Evidence of alternate suspect excluded from 1976 murder trial

Judge rules Vannieuwenhoven’s attorneys didn’t quite make their case
By: 
Warren Bluhm
Editor-in-chief

For the second time, a Marinette County judge has rejected an elderly Lakewood man’s motion to allow testimony that someone else shot and killed a Green Bay couple in 1976.

Raymand L. Vannieuwenhoven, 84, is scheduled to stand trial starting July 19 on two counts of first-degree murder in the shooting deaths of David Schuldes, 25, and Ellen Matheys, 24, at the McClintock Park campground in the Town of Silver Cliff in Marinette County. Matheys had also been sexually assaulted.

The case went unsolved for more than 40 years until, investigators say, modern technology was able to positively match DNA found with Matheys’ body to Vannieuwenhoven in early 2019.

Defense attorneys had filed motions to allow testimony about two other men investigators over the years believed could be suspects in the murders, Mervin Walker and Robert Lukesh. Judge James Morrison denied the motion regarding Walker earlier this spring, saying the defense failed to make the case that Walker had motive, opportunity and a direct connection to the crime — the three factors that previous courts have ruled defenders must show in presenting an alternative suspect.

Prosecutors and defense attorneys also submitted briefs regarding whether Lukesh, who is now deceased, could have committed the crimes, and Morrison held an additional hearing June 3 to take oral arguments.

Defense attorney Travis Crowell said his team’s brief provided 20 bullet points and 24 exhibits — emphasizing that the materials all came from sheriff’s investigators looking into the case — that taken as a whole show that Lukesh could have killed the couple.

As for motive, “He had long stated to other people that he wanted to commit the perfect crime, see if he could get away with it,” Crowell said. “We believe that’s what he did here, and other evidence basically shows that he had the opportunity and the motive and the direct connection to do that.”

The defense has noted that on the afternoon Schuldes’ body was found, Lukesh brought coffee and sandwiches to the investigating officers in part to learn more about the incident. While he was there, he made the comment that he thought it smelled like the odor of a dead woman, and Mathys’ body was not discovered until the next day, Crowell said.

Lukesh was a brutal man who abused family members, he had an obsession with murder, and in later years he described to friends what he believed happened to the couple in detail that suggested he had been there, the defense attorney said.

District Attorney DeShea Morrow countered that DNA testing in the 1990s had excluded Lukesh as a suspect in the sexual assault tied to Matheys’ murder.

Although Lukesh appeared to talk about the crime in a first-person account, he didn’t get his facts straight.

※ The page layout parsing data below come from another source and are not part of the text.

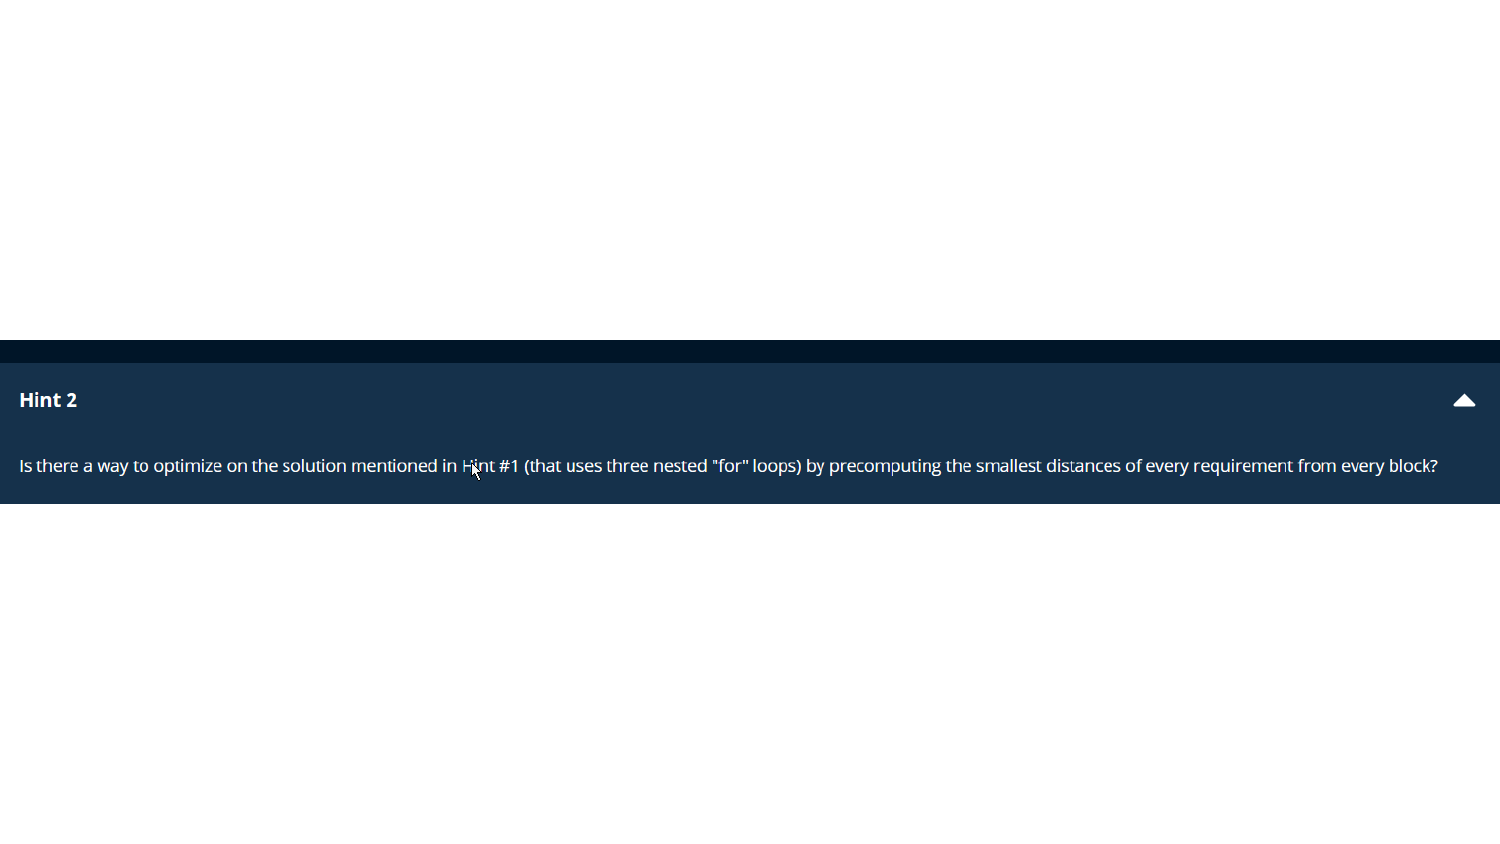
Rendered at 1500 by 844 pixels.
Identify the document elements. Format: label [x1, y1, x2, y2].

picture [0, 339, 1500, 504]
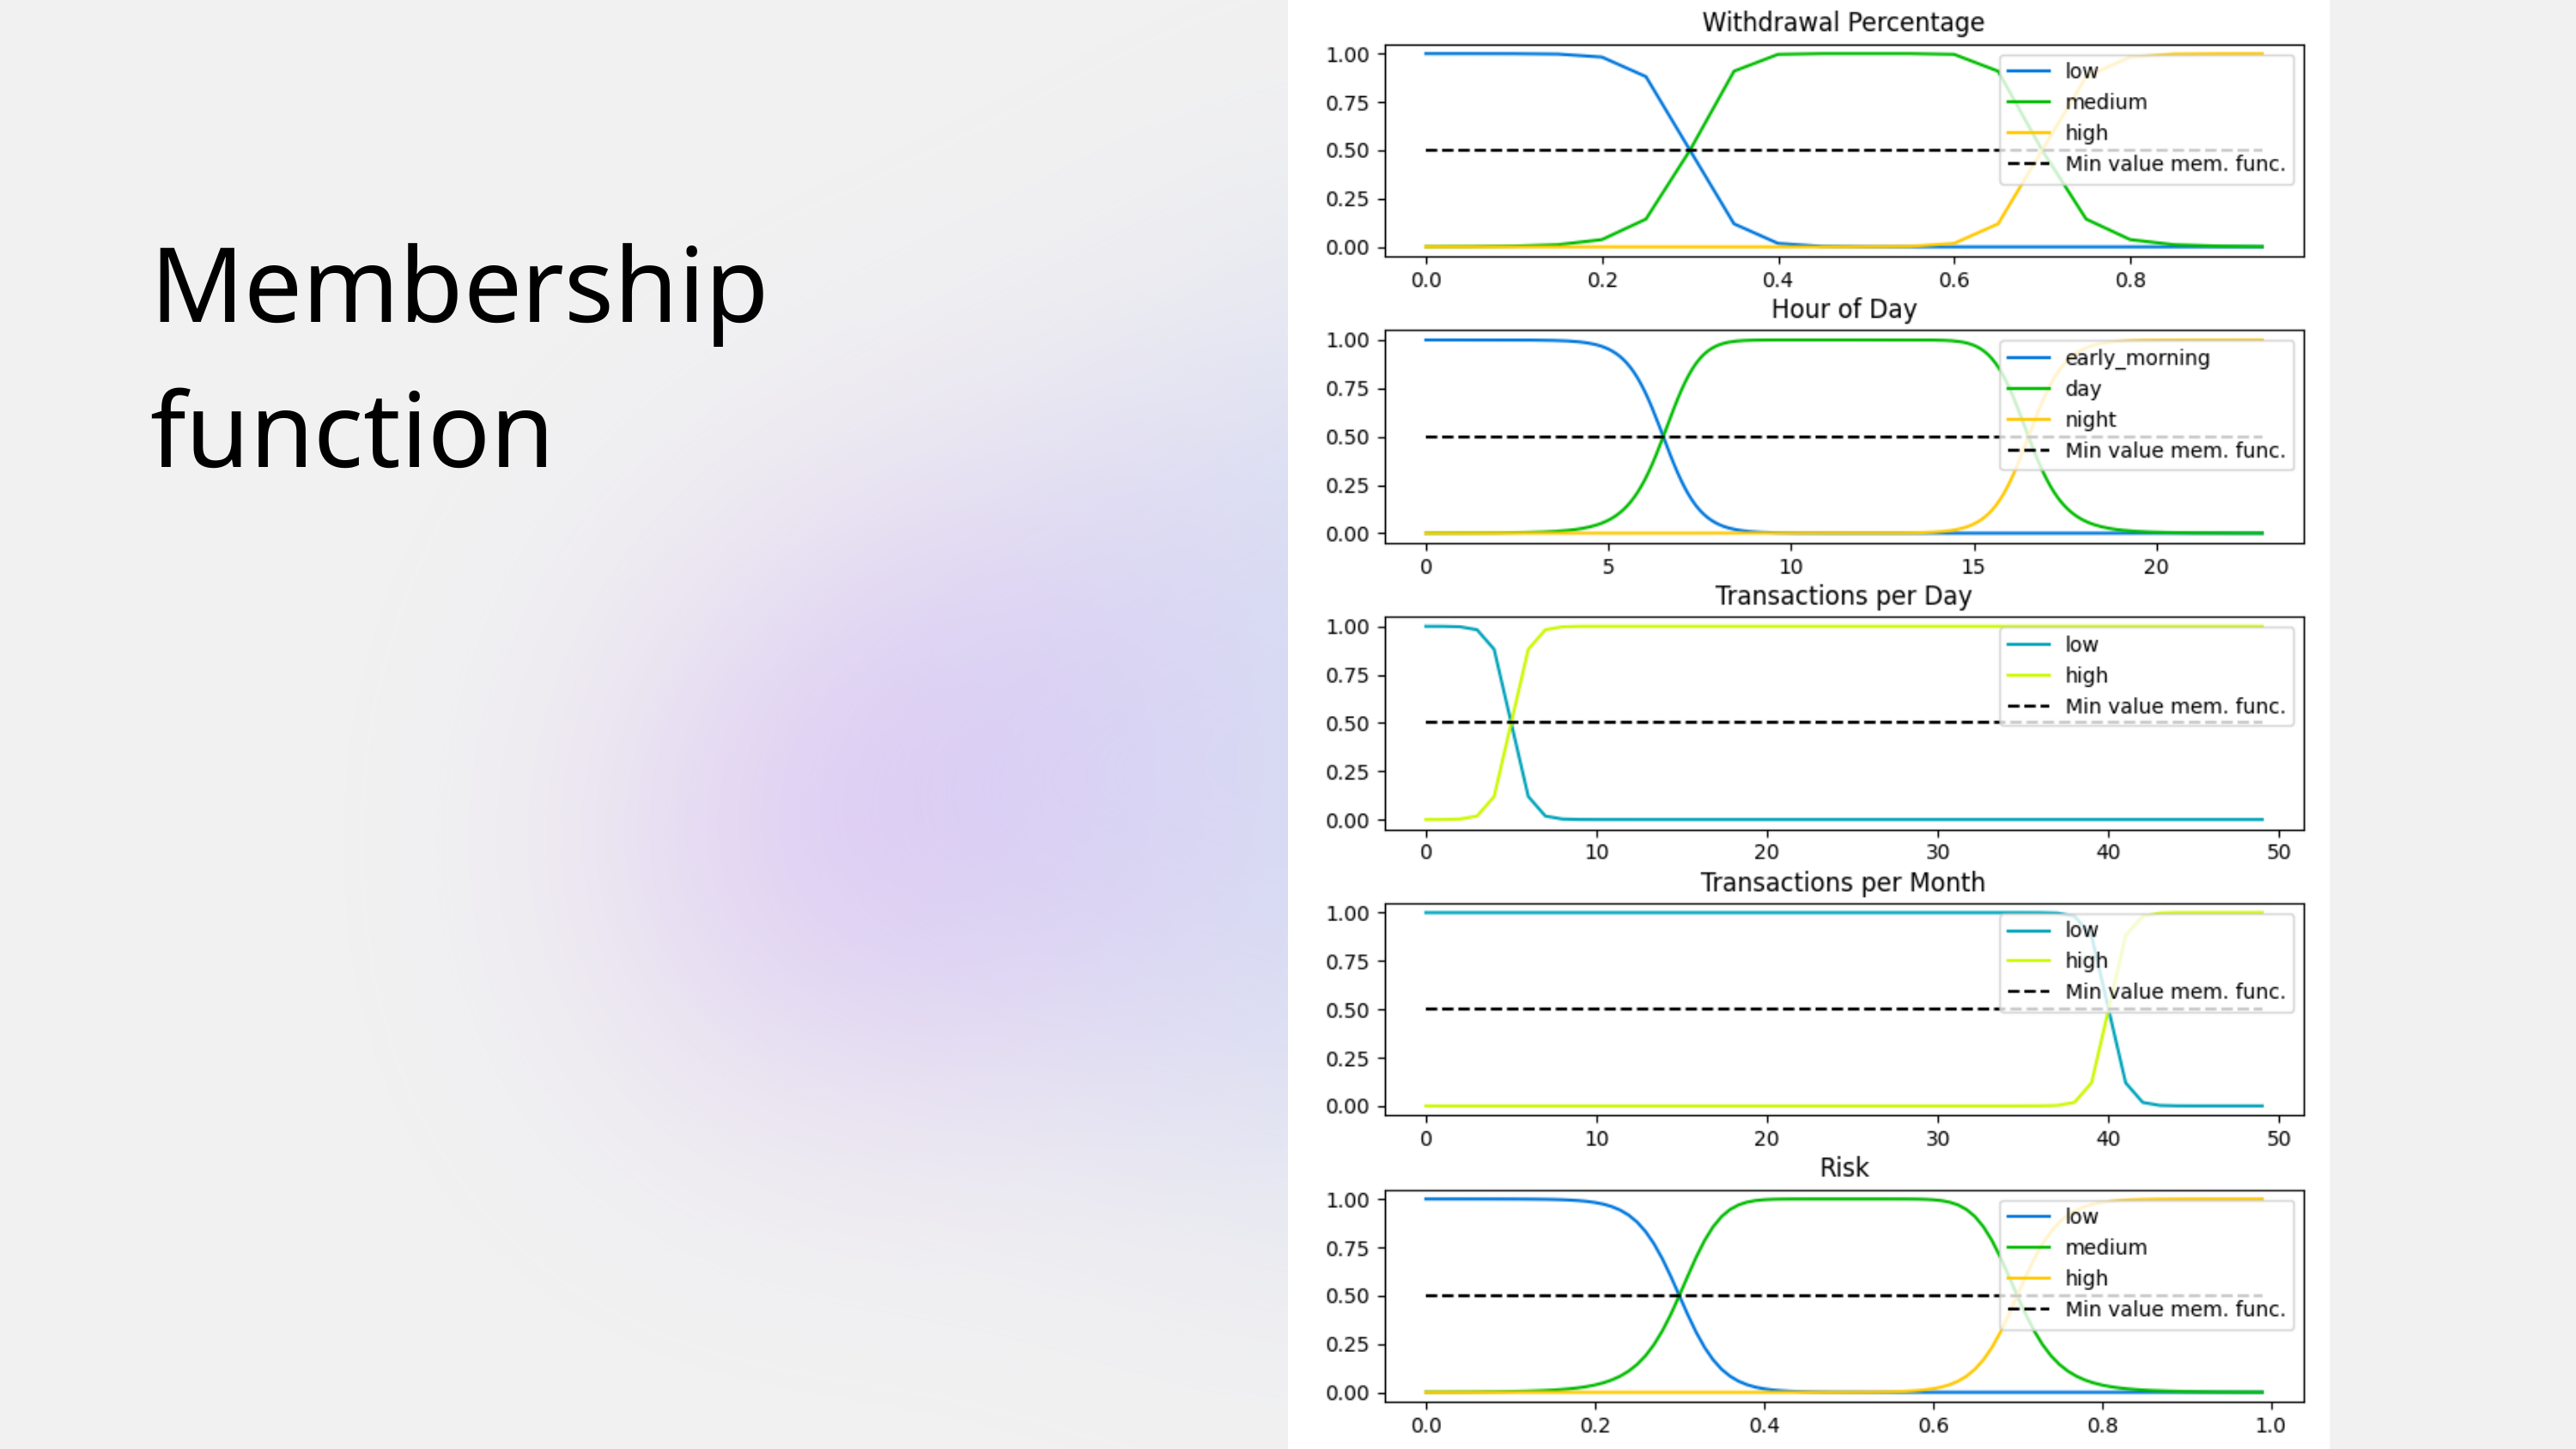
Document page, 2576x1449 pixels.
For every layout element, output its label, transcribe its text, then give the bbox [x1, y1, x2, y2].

text_box Membership function [150, 197, 1096, 488]
text_box [1288, 0, 2330, 1449]
text_box [299, 0, 1288, 1449]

“Most all of those were wrong,” Morrow said. Lukesh talked about a handgun, but they were shot with a rifle. He talked about the suspect chasing the victims down a hill, but there is no hill at the murder scene. He said the murders happened during a robbery, but Schuldes’ watch and camera were found next to the body.

Morrow said all of the defense arguments about how Lukesh could have committed the crime could be made about Walker, whom Morrison had already excluded in the previous ruling.

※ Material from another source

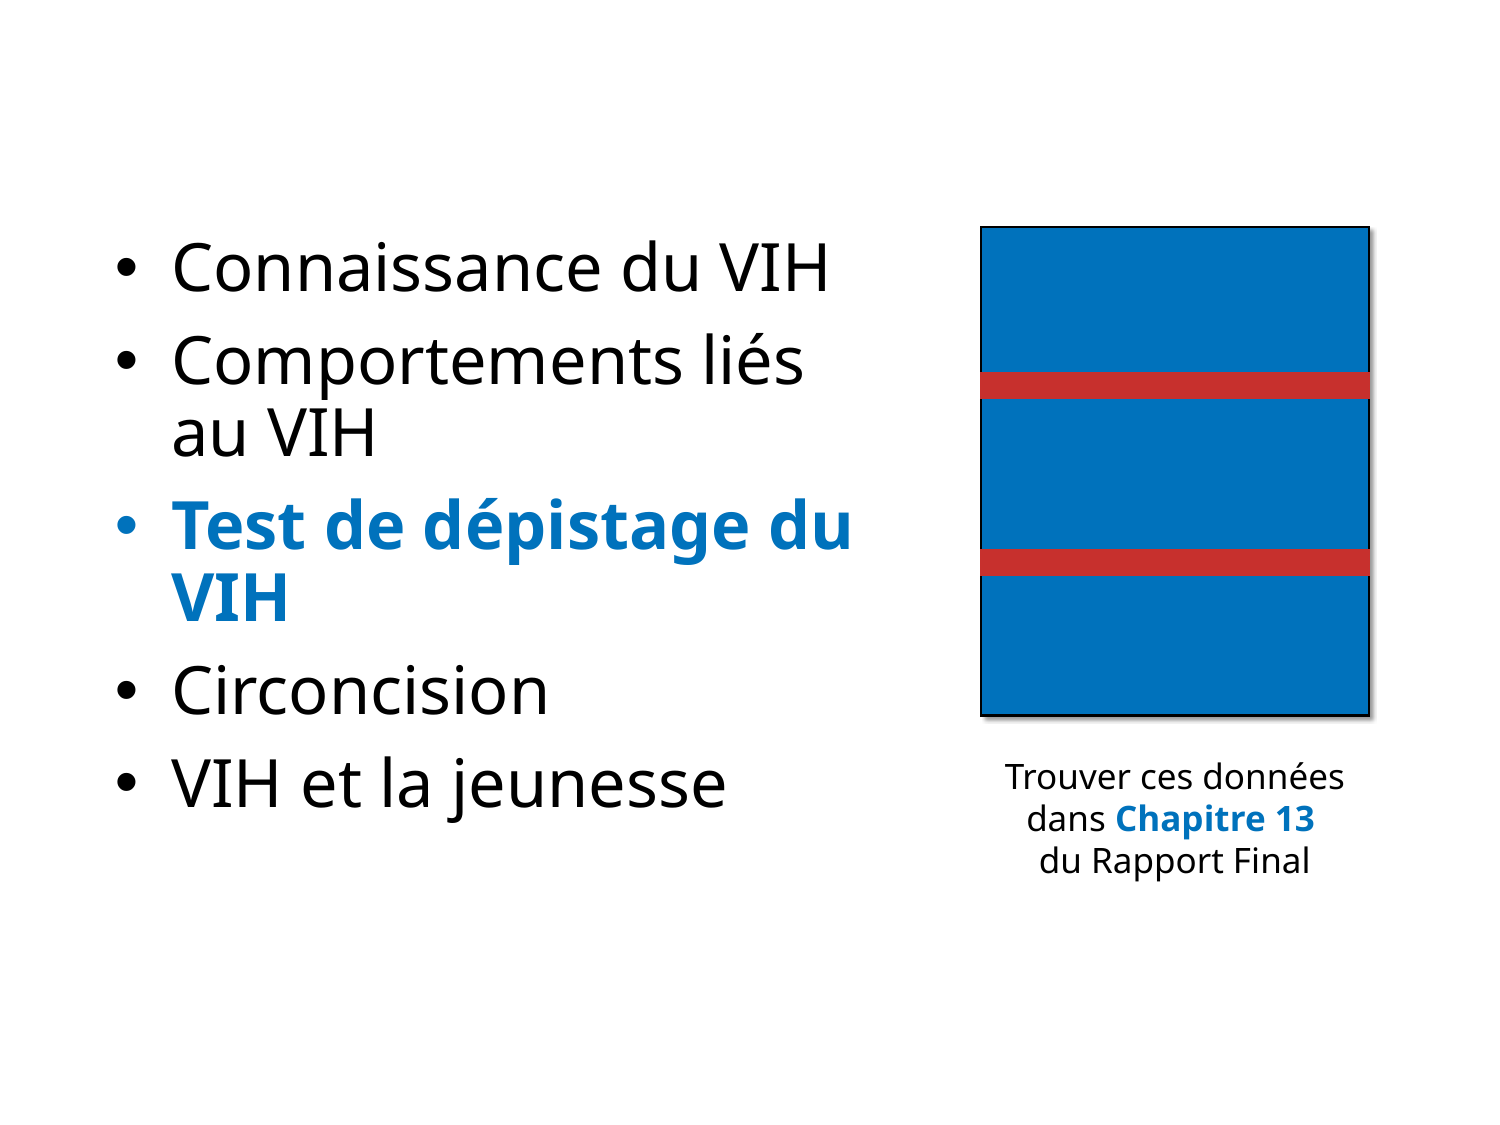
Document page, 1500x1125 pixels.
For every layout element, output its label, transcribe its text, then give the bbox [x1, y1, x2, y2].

subtitle Connaissance du VIH Comportements liés au VIH Test de dépistage du VIH Circoncision VIH et la jeunesse [99, 226, 890, 932]
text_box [981, 226, 1369, 716]
text_box Trouver ces données dans Chapitre 13 du Rapport Final [989, 726, 1361, 910]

Morrison issued a written ruling June 4, saying that both sides made compelling arguments but in the end the defense did not make a convincing enough case that Lukesh had a direct connection to the crime.

Citing a Wisconsin Supreme Court ruling, Morrison wrote that a “remote possibility, a theory without a direct connection” is not enough to support allowing Lukesh to be introduced as an alternative suspect.

The judge conceded during the hearing that it was a close call.

“What’s clear to me is that Mr. Lukesh was a very, very despicable human being who did unspeakably horrible things to people. No question about that,” Morrison said.

The judge also ruled on a variety of motions regarding jury instructions and other nuts and bolts of the trial. A final pre-trial conference is scheduled for June 22 and a motion hearing for June 23 heading into the July 19 trial. Two weeks have been set aside for the trial.